Using similarity thresholds for associating and matching faces - Amazon Rekognition

Using similarity thresholds for associating and matching faces

Similarity thresholds are used for both associating and matching faces. What follows is guidance for using similarity thresholds for both use cases.

Using similarity thresholds for associating faces

When associating faces using the AssociateFaces operation, it’s important to ensure that faces being associated with a user are all from the same person. To help, the UserMatchThreshold parameter specifies the minimum user match confidence required for the new face to be associated with a UserID containing at least one FaceID already. This helps ensures that the FaceIds are associated with the right UserID. The value ranges from 0-100 and the default value is 75.

Using similarity thresholds to match faces

We allow you to control the results of all search operations (CompareFaces, SearchFaces, SearchFacesByImage, SearchUsers, SearchUsersByImage) by providing a similarity threshold as an input parameter.

FaceMatchThreshold, is the similarity threshold input attribute for SearchFaces and SearchFacesByImage, and it controls how many results are returned based on the similarity to the face being matched. The similarity threshold attribute for SearchUsers and SearchUsersByImage is UserMatchThreshold, and it controls how many results are returned based on the similarity to the user vector being matched. The threshold attribute is SimilarityThreshold for CompareFaces.

Responses with a Similarity response attribute value that's lower than the threshold aren't returned. This threshold is important to calibrate for your use case, because it can determine how many false positives are included in your match results. This controls the recall of your search results—the lower the threshold, the higher the recall.

All machine learning systems are probabilistic. You should use your judgment in setting the right similarity threshold, depending on your use case. For example, if you're looking to build a photos app to identify similar-looking family members, you might choose a lower threshold (such as 80%). On the other hand, for many law enforcement use cases, we recommend using a high threshold value of 99% or above to reduce accidental misidentification.

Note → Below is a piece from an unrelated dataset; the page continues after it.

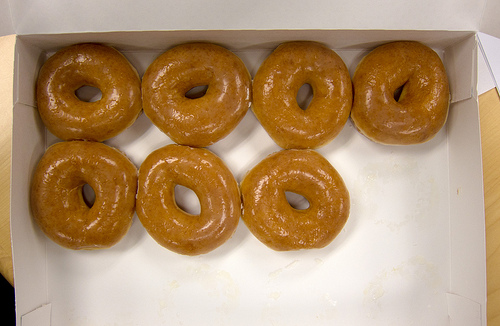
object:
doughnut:
[35, 41, 142, 142]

In addition to FaceMatchThreshold and UserMatchThreshold, you can use the Similarity response attribute as a means to reduce accidental misidentification. For instance, you can choose to use a low threshold (like 80%) to return more results. Then you can use the response attribute Similarity (percentage of similarity) to narrow the choice and filter for the right responses in your application. Again, using a higher similarity (such as 99% and above) reduces the risk of misidentification.